Mit wem bauen wir?

Seit Dezember sind wir auf der Suche nach unserem Baugeschäft. Ziemlich schnell war uns klar, dass wir mit einem Bauunternehmer mehr oder weniger schlüsselfertig bauen wollen. Für die eigene Organisation aller Gewerke fehlt uns neben Beruf und Familie einfach die Zeit. Bei der guten Auftragslage besteht zudem die Befürchtung, dass die Gewerke ihre kleinen Einzelaufträge beim Privatmann nicht rechtzeitig erledigen und sich der Bau verzögert.

Also haben wir viele Anbieter besucht um Informationen und Angebote einzuholen. Wir waren bei

Bis zu unserer endgültigen Entscheidung sind mindestens sechs Wochen ins Land gegangen. Wir haben also viel überlegt!

Wichtige Kriterien bei unserer Auswahl waren neben dem Image und Werdegang des Anbieters, die Bauweise, die verwendete Haustechnik, die vertraglichen Konditionen und natürlich das Preis-Leistungsverhältnis.

Danhaus und Gussek unterscheiden sich von den anderen Anbietern in der Bauweise. Es handelt sich um Fertighäuser in Holzständerbauweise. Wir haben unsere Erfahrungen eher mit der klassischen Bauweise, massiv – Stein auf Stein, gemacht, hätten uns aber gerne eines Besseren belehren lassen. Aufgrund der Bestimmungen in unserem Bebauungsplan muss unser Haus verklinkert sein, das macht die Fertighäuser teuer. Wichtig war uns auch ein Zementestrich im Obergeschoss, dieser kostet oft auch einen Aufpreis. Kurzum: mit unseren Vorstellungen ist die Holzständerbauweise weit teurer als der Massivbau. Schnell war klar, wir bauen eher konventionell!

Auf Heinz von Heyden wurden wir im Internet aufmerksam, das Unternehmen wirbt mit langer Tradition und tollen Angeboten. So muss man z.B. erst nach Fertigstellung des Hauses bezahlen. In vielen Foren und Baublogs liest man aber nicht unbedingt nur Gutes über das Unternehmen. Die Kritik bezieht sich oft u.a. auf den schlechten Begleitservice während der Bauphase. Wir haben uns aber ein Angebot eingeholt und haben dabei festgestellt, dass der Grundpreis der angeboteten Häuser zwar sehr günstig ist, aber noch wenig Ausstattung enthält. So hatten wir letztendlich zum Grundangebot ca. 20 weitere Posten, die von massiven Wänden im Obergeschoss über die Heizungsanlage bis zum zweiten Waschbecken reichten. Heinz von Heyden war also aus unserem Rennen schnell raus, da bei fast gleichem Preis die Leistung für uns nicht so sicher und vergleichbar mit der Konkurrenz war.

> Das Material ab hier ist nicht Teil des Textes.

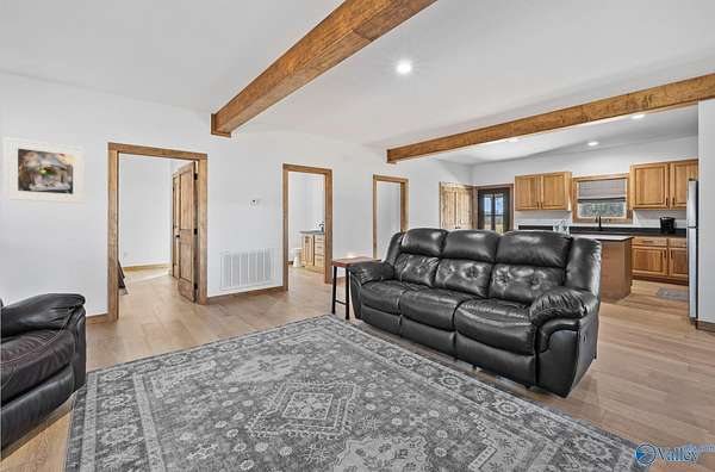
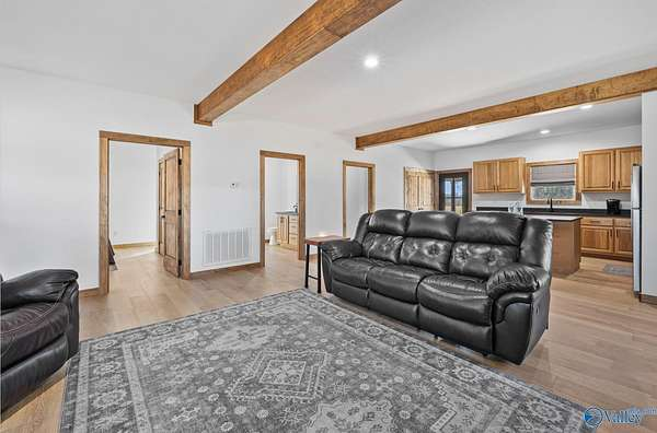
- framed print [4,136,86,204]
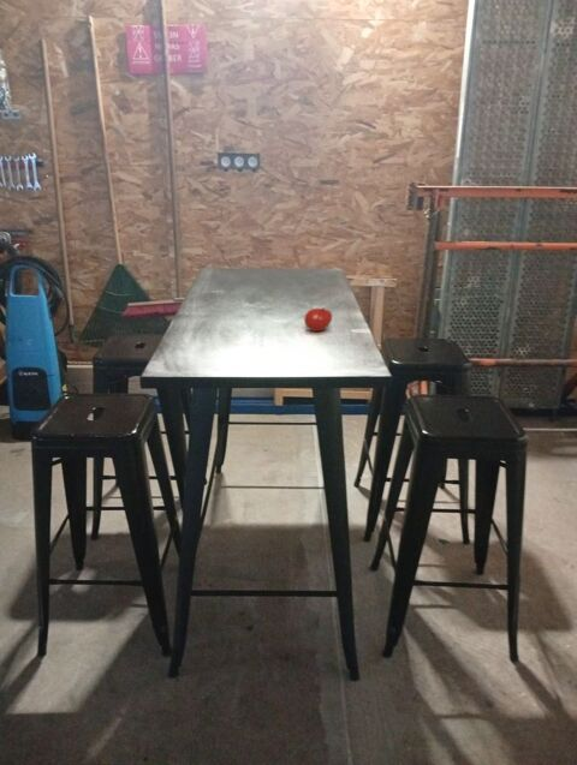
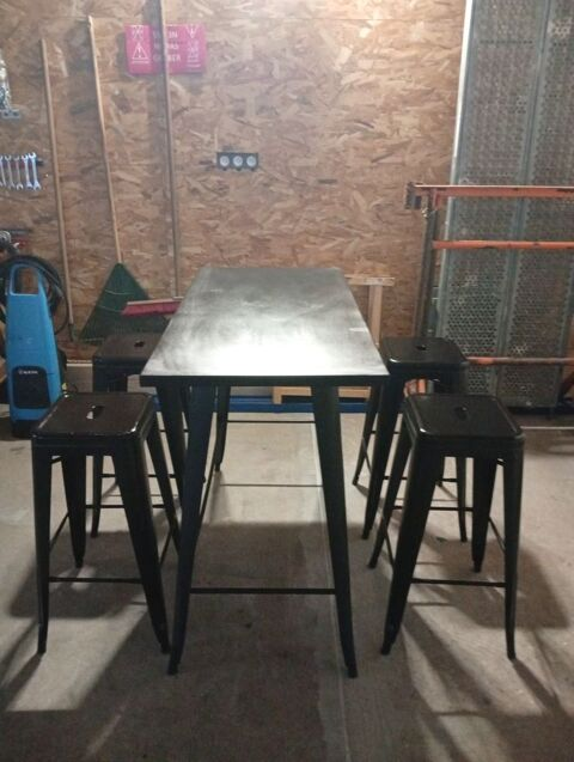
- fruit [303,306,333,333]
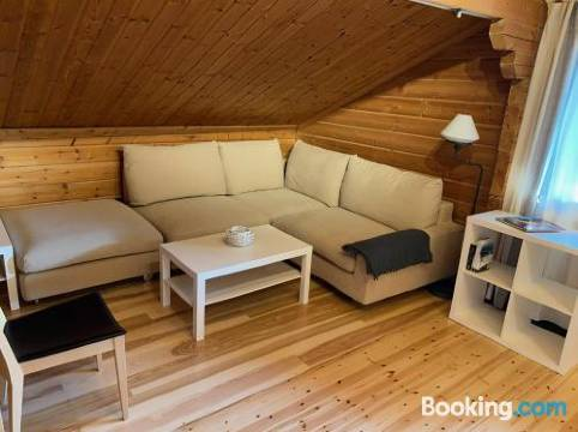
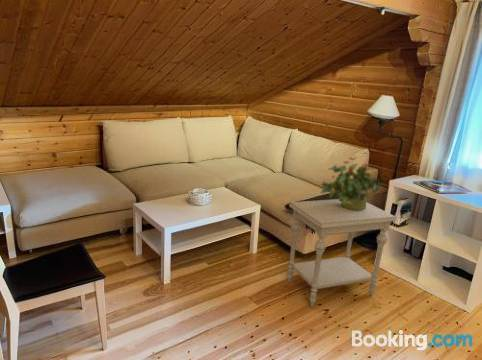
+ potted plant [319,156,383,210]
+ side table [286,198,397,308]
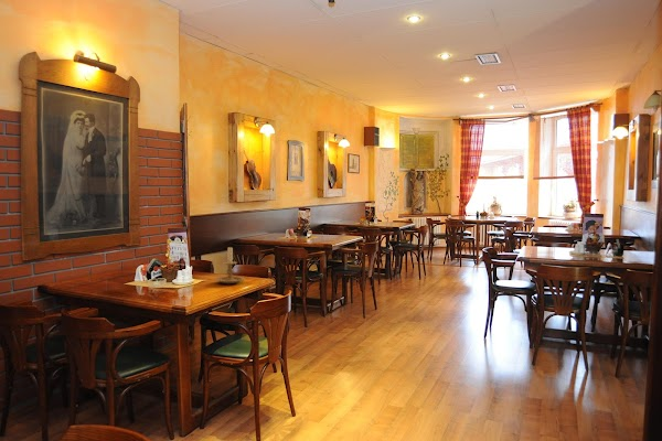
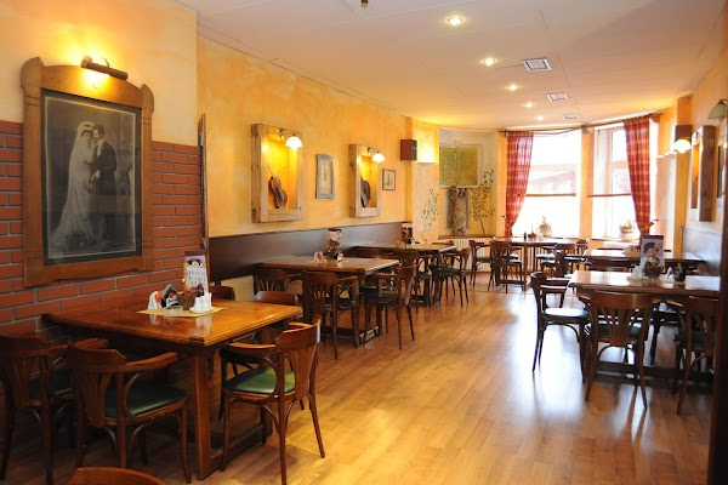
- candle holder [214,245,246,284]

Übrig blieben also Viebrock, Mittelstädt und WITO. Bei allen drei Anbietern haben wir uns Musterhäuser angeschaut und die Leistungen verglichen. Alle drei Unternehmen setzen auf gute Dämmungen, verbauen Markenprodukte und haben ähnliche vertragliche Konditionen, wie z.B. eine garantierte Bauzeit und Zahlungsweise nach Baufortschritt.
Bei der Haustechnik unterscheiden sie sich jedoch: Viebrock baut keine Häuser mehr mit Gasbrennwertthermen, Mittelstädt tut dies nur ungern und verkauft diese Technik im Vergleich zu einem erhöhten Preis, WITO ist hier für Kundenwünsche offen. Nach vielem Recherchieren und Rechnen haben wir uns aber für die Gasbrennwerttherme entschieden (Bericht dazu lesen), Viebrock war damit also raus.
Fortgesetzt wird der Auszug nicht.